March 6th, 2011 at 6:04 am
“File not found” on the audio.
March 6th, 2011 at 4:02 pm
I’m pushing play, and it’s telling me “File Not Found.” Just wanted to give y’all a heads up. Looking forward to this week’s show!
March 7th, 2011 at 5:49 am
Enjoyed the discussion on WORD-FM out of Pittsburgh, Pa: but seemed to be just negative. What is reformed meditation?
March 7th, 2011 at 12:18 pm
The discussion group questions pdf is an old one. Those are very helpful btw. Thanks!
March 7th, 2011 at 4:47 pm
Thank you for another thought provoking, insightful gospel conversation. For reformed, gospel centered devotional writing, I have been greatly blessed by “Luther’s Prayers” (which contains his very pastoral letter to Peter the Barber on how to pray) and Valley of Vision.
Thinking devotionally, I’m reminded of the tremendous devotional value of rich, doctrinal teaching:
C. S. Lewis:
For my own part, I tend to find the doctrinal books often more helpful in devotion than the devotional books, and I rather suspect that the same experience may await others.
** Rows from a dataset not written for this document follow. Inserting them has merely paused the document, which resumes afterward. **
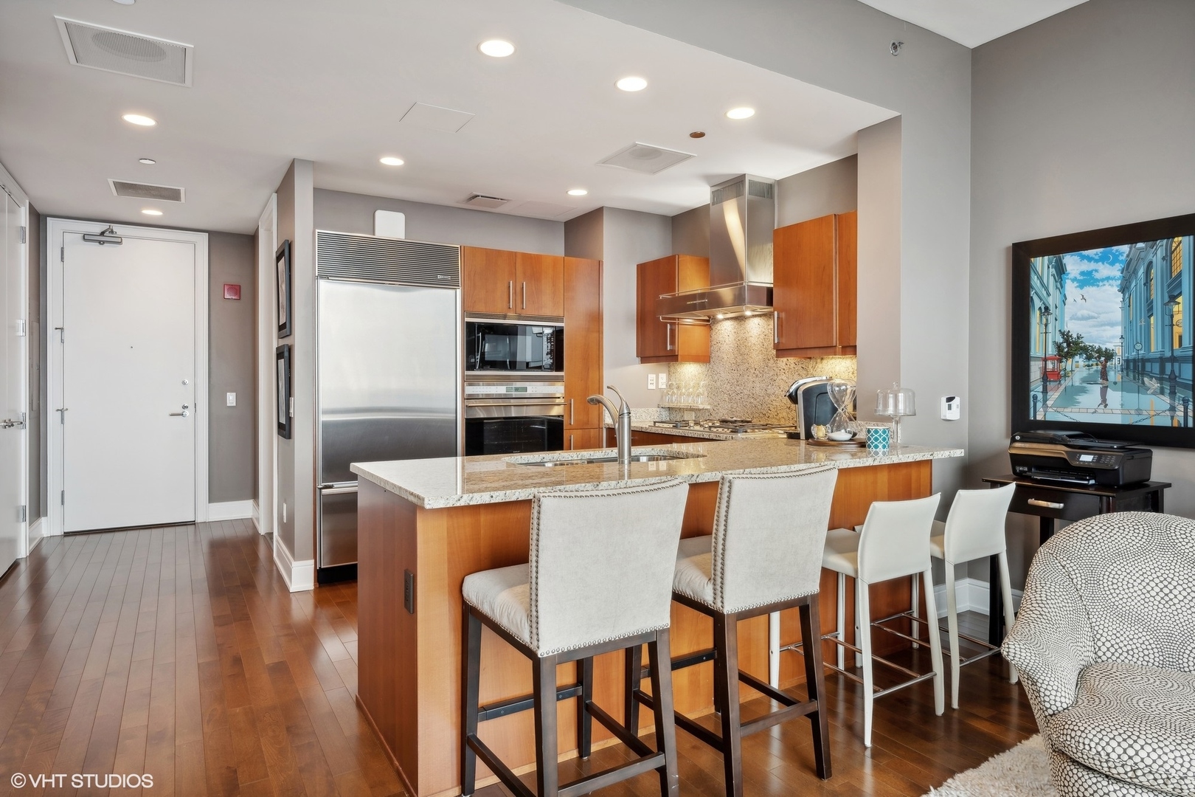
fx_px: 664
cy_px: 398
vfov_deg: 61.9
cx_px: 598
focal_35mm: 20
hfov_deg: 84.0
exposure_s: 1/8
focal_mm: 20
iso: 200
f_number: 9.5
I believe that many who find that ‘nothing happens’ when they sit down, or kneel down, to a book of devotion, would find that the heart sings unbidden while they are working their way through a tough bit of theology with a pipe in their teeth and a pencil in their hand.
B. B. Warfield:
Sometimes we hear it said that ten minutes on your knees will give you a truer, deeper, more operative knowledge of God than ten hours over your books. What! Than ten hours over your books on your knees?”
March 8th, 2011 at 8:28 am
The link for this week’s discussion questions has been fixed. Thanks for the head’s up.
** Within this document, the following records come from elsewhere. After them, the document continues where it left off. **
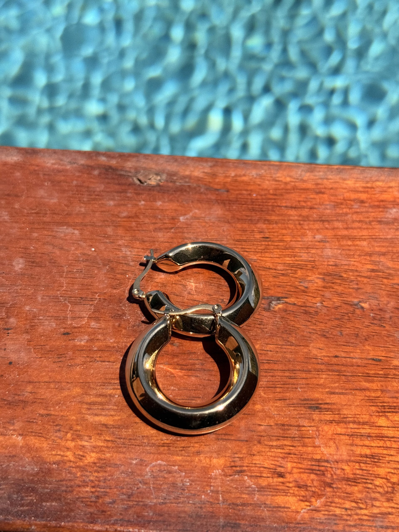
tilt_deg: -46.3
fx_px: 738
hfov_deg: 30.3
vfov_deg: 39.7
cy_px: 266
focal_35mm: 48
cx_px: 200
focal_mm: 6.76
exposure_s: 1/5587
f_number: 1.78
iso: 80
March 21st, 2011 at 8:29 pm
Most devotional books I’ve been gifted with (never having had the interest to buy one) are, to be blunt, horrid. Fluffy-happy-happy, then the questions at the end: Believer, are YOU spending time with the Lord? Believer, are YOU needing to forgive someone today….? And on it goes.
I’ve come to Reformed theology because it is Scriptural, and true, and eternal. Would Christ address my “felt needs?” NO, He’d tell me the truth.
Thank you gentlemen for another thought-provoking discussion.
I’m curious about the Reformation view on fasting. I come from a Baptist background that said to fast whenever you wanted something really badly.